____ Collected data

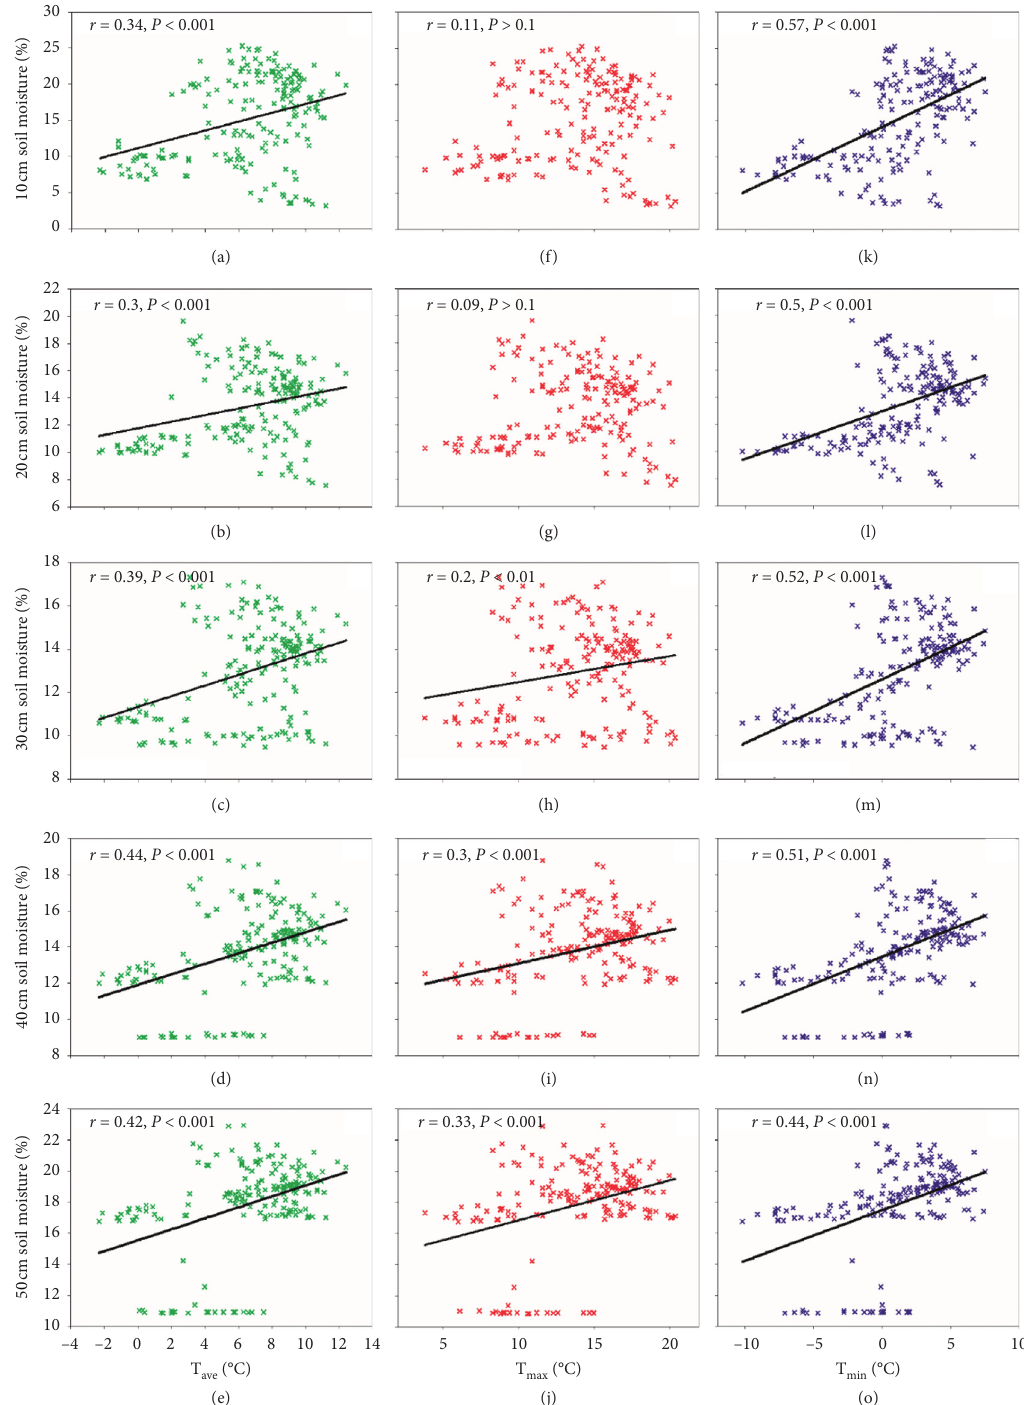
Figure 4: Correlations between air temperature and soil moisture at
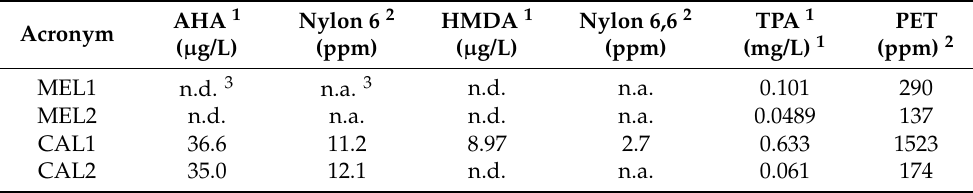
Table 6. Concentration of PA’s monomers and relative polymers in sediment sample.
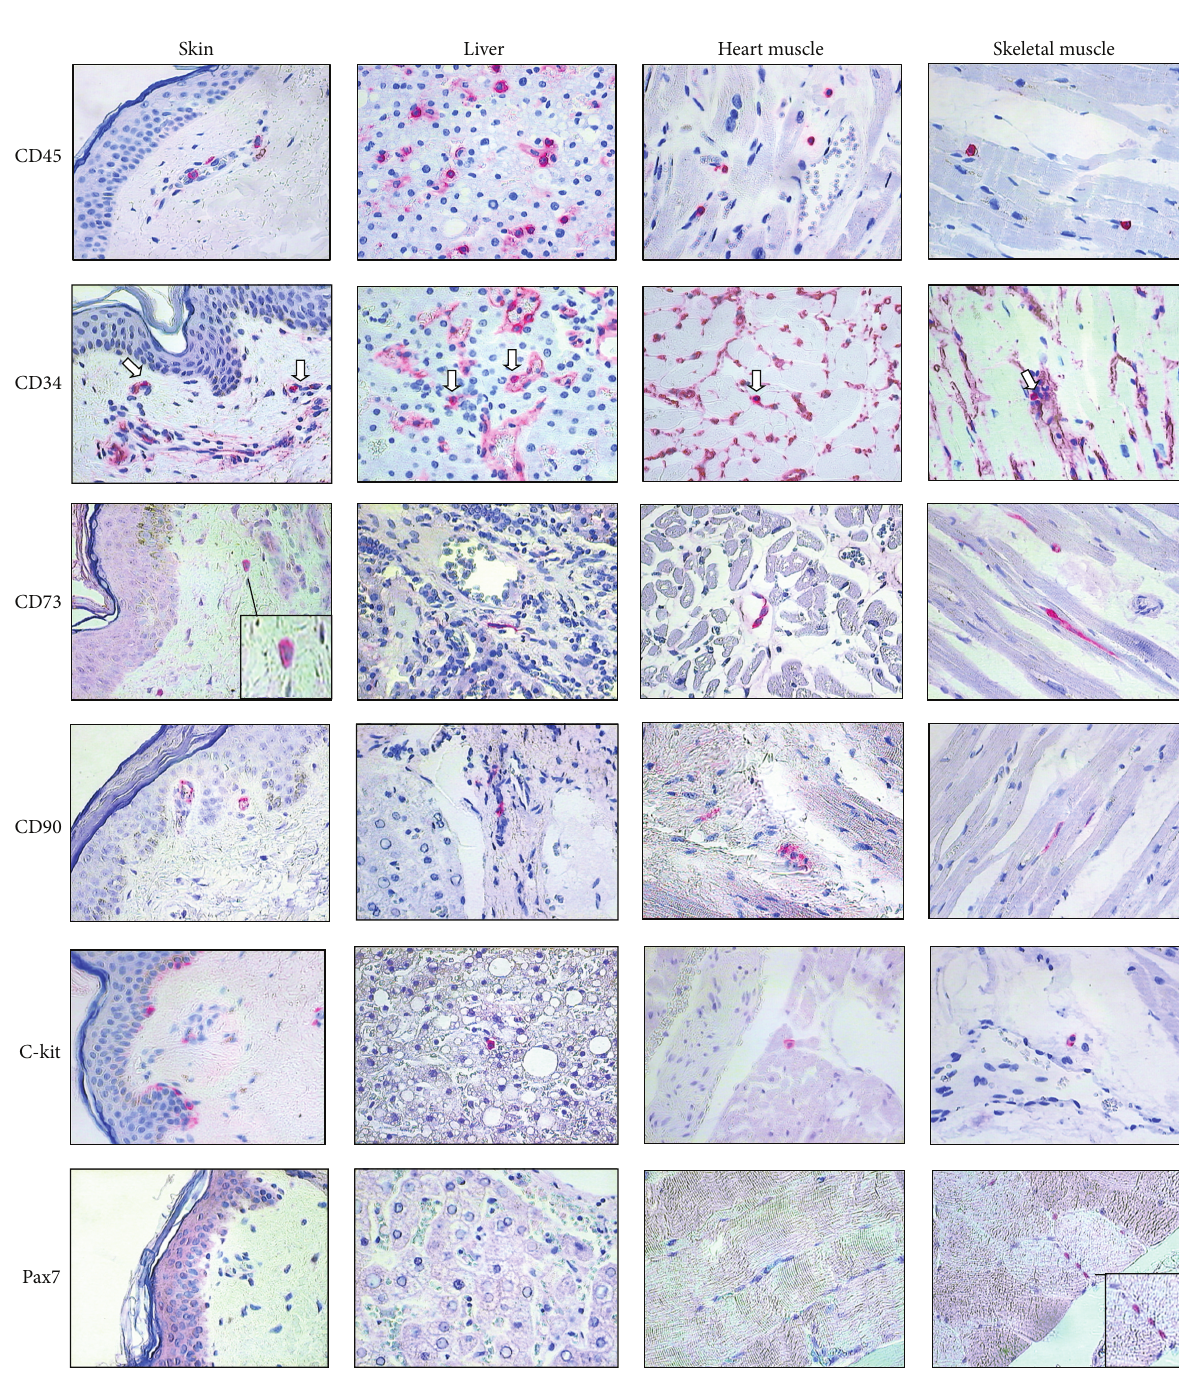
Figure 1: Tissue distribution and the phenotype of tissue-resident stem cells characterized by immunocytochemistry for CD45, CD34, CD73, CD90,c-kit,andPax7.Tissuesampleswerecollectedfromskin,liver,heart,andskeletalmuscle.ImmunostainingforCD45andCD34(arrows) illustrated the presence of cells of hematopoietic origin in the tissues. Note CD34 positivity on the vessel endothelial cells. Common feature of tissue localized stem cells was expression of CD73, CD90, and c-kit. Skeletal muscle progenitor cells exclusively express transcriptional factor Pax7. CD73, CD90, and c-kit were expressed on single stem cells of examined tissues and were localized in specific tissue compartments: in the basal layer of epidermis, the epithelium of adnexal structure of the skin, the periportal area of the liver, between the basal lamina and sarcolemma of myofibers of the muscle, and were connected to myocytes and fibroblasts in the cardiac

________

• [Work item]:
Output all lines above precisely. Pictures are to be left out.

• [Task solution]:
Figure 4: Correlations between air temperature and soil moisture at
Table 6. Concentration of PA’s monomers and relative polymers in sediment sample.
Figure 1: Tissue distribution and the phenotype of tissue-resident stem cells characterized by immunocytochemistry for CD45, CD34, CD73, CD90,c-kit,andPax7.Tissuesampleswerecollectedfromskin,liver,heart,andskeletalmuscle.ImmunostainingforCD45andCD34(arrows) illustrated the presence of cells of hematopoietic origin in the tissues. Note CD34 positivity on the vessel endothelial cells. Common feature of tissue localized stem cells was expression of CD73, CD90, and c-kit. Skeletal muscle progenitor cells exclusively express transcriptional factor Pax7. CD73, CD90, and c-kit were expressed on single stem cells of examined tissues and were localized in specific tissue compartments: in the basal layer of epidermis, the epithelium of adnexal structure of the skin, the periportal area of the liver, between the basal lamina and sarcolemma of myofibers of the muscle, and were connected to myocytes and fibroblasts in the cardiac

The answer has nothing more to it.